SPENDING money on theatre tickets, making the journey to the theatre and watching something for two-plus hours of your life is quite the commitment, but the latest musical to hit the Bristol Hippodrome stage is anything but. 

The Commitments is the story of a rag-tag group of Dubliners coming together to realise the dream of managing/being in a band, it's already a book by Roddy Doyle novel and it's already been adapted into an Alan Parker movie.

But the narrative and songs lend themselves well to a musical setting, especially with the imaginative staging that sees a living out emerge from a street backdrop and a drum kit pop out of the garage (even if there were some technical difficulties).

The story sees Jimmy Rabbitte attempt to propel himself forward by starting a band, and he eventually congregates together a plethora of different personalities to make the music happen. 

It's a classic rag-to-riches set-up but anyone familiar with the story will know things don't quite work out as idealistically as they might have in another different story and the clashing heads of the band members threaten to tear everything apart. 

Swindon Advertiser: The cast of the Commitments musicalThe cast of the Commitments musical (Image: Ellie Kurttz)

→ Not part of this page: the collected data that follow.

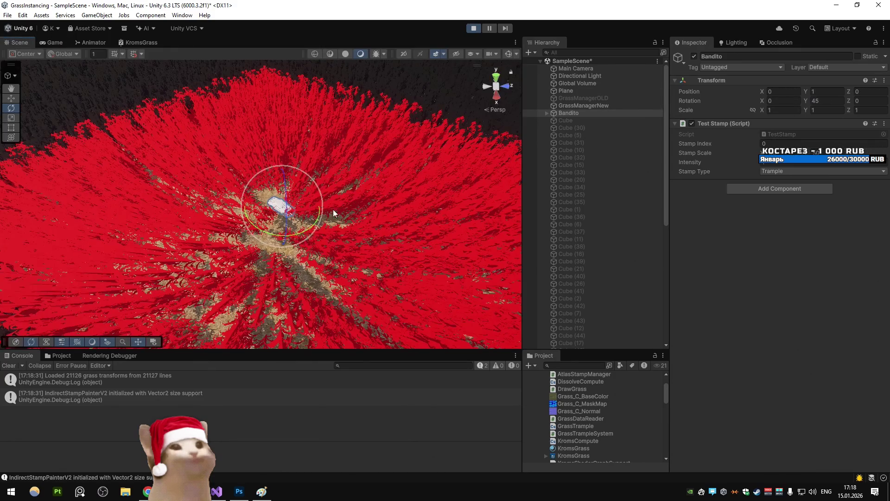
click(46, 43)
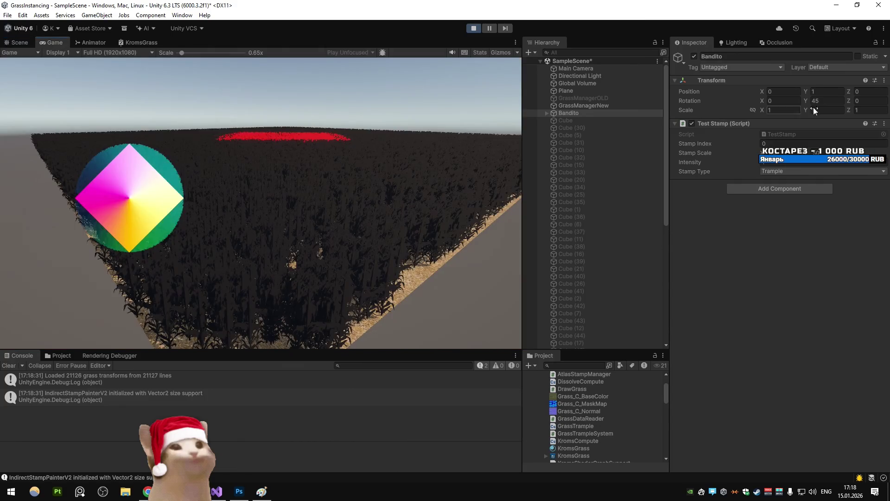
drag(809, 101, 204, 137)
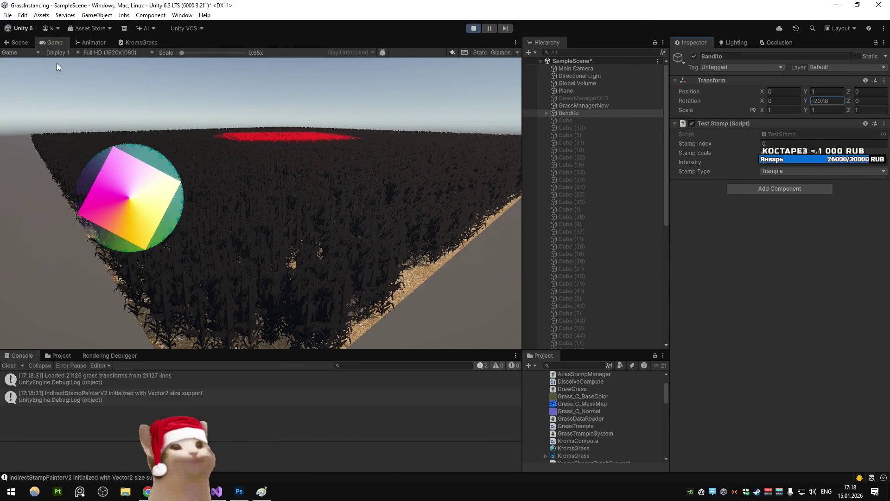
- Rotate Bandito further in the scene view, check the game view, and restart Play
key(ctrl+1)
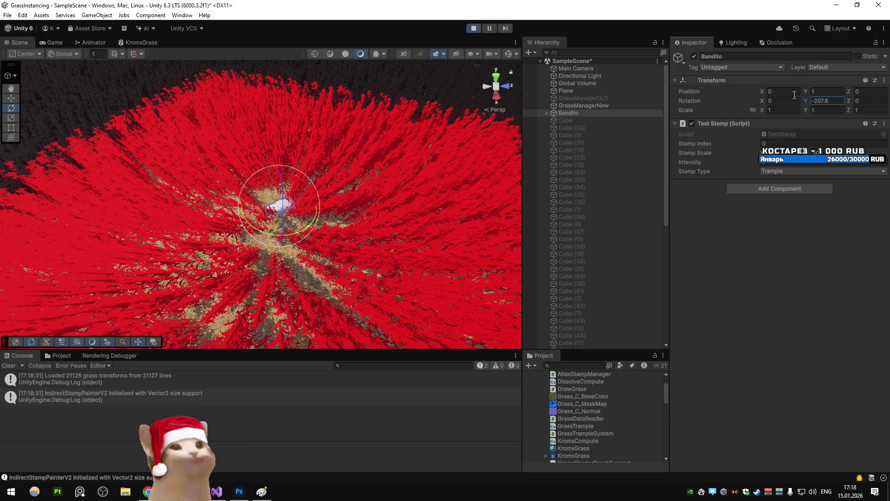
mouse_move(780, 101)
mouse_down()
mouse_move(457, 139)
mouse_move(193, 106)
mouse_up()
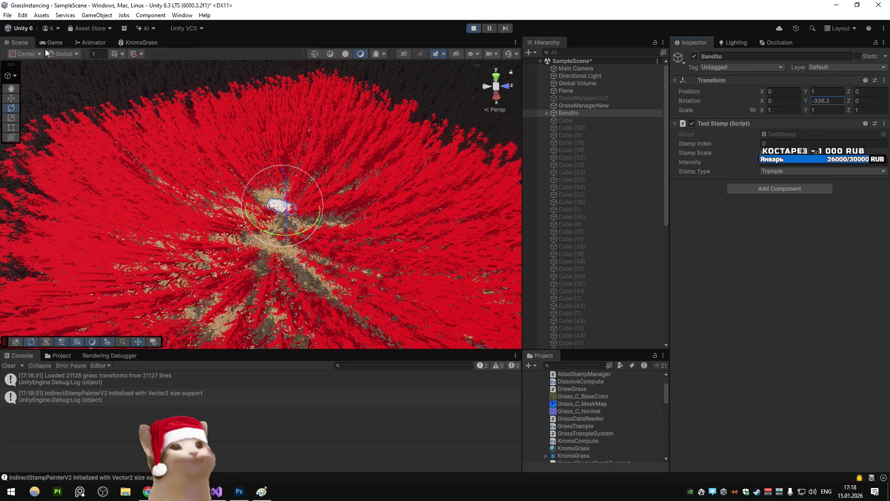
click(55, 40)
click(480, 30)
click(479, 30)
- Spin Bandito around Y again, undo the last rotation change, and restart Play
drag(806, 102, 406, 117)
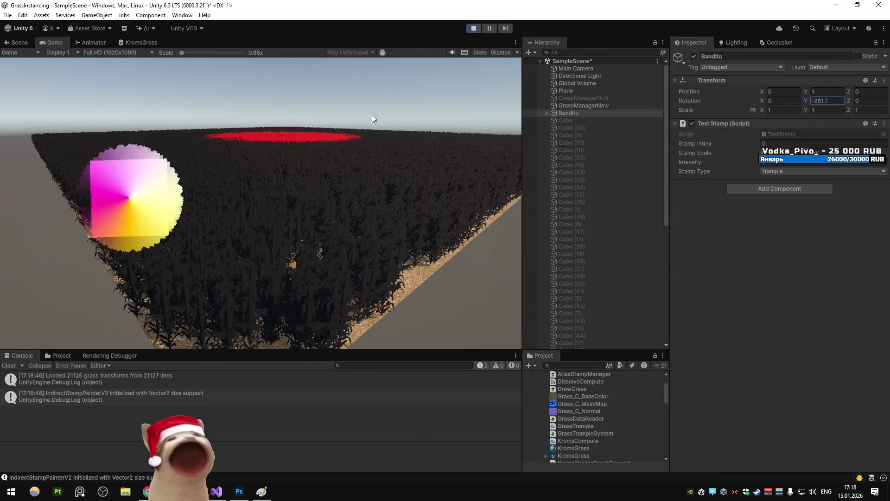
click(19, 43)
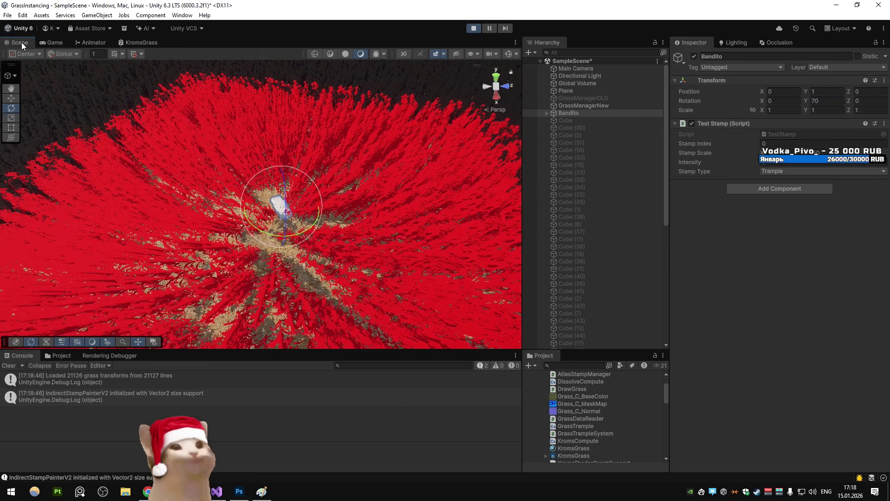
mouse_move(807, 98)
mouse_down()
mouse_move(617, 121)
mouse_move(379, 115)
mouse_move(427, 138)
mouse_up()
key(Escape)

The songs - a greatest hits list of Soul classics - are mostly used to inform on the relationships between these characters as they attempt to navigate existing together, and Proud Mary, Signed, Sealed, Delivered, River Deep, Mountain High, and Mustang Sally all feature.

And, thanks to the musical setting, the story's propensity for bleakness is undercut slightly by the inherent cheeriness of musical theatre, making the show decidedly less gritty than it might have been, and indeed was in the book and film. 

Standouts include Ian Mcintosh as Deco, the Commitments' lead singer who was full of swagger and relatability and whose voice was incredible. Also great, was Jimmy's Da' who was played by none other than Coronation Street's Terry Duckworth, Nigel Pivaro, as a grounding influence.

Ultimately the Commitments is about a group of people who find an escape through music and see a path to a better life because of it. While the story may not end on a particularly happy note, the shoe itself does, with the Hippodrome becoming a gig venue and the Commitments doing what they do best - entertain. 

By the time Mcintosh had belted out Try a Little Tenderness the toe-tapping in the audience had become widespread, and the number of people still dancing as they left was a minor epidemic.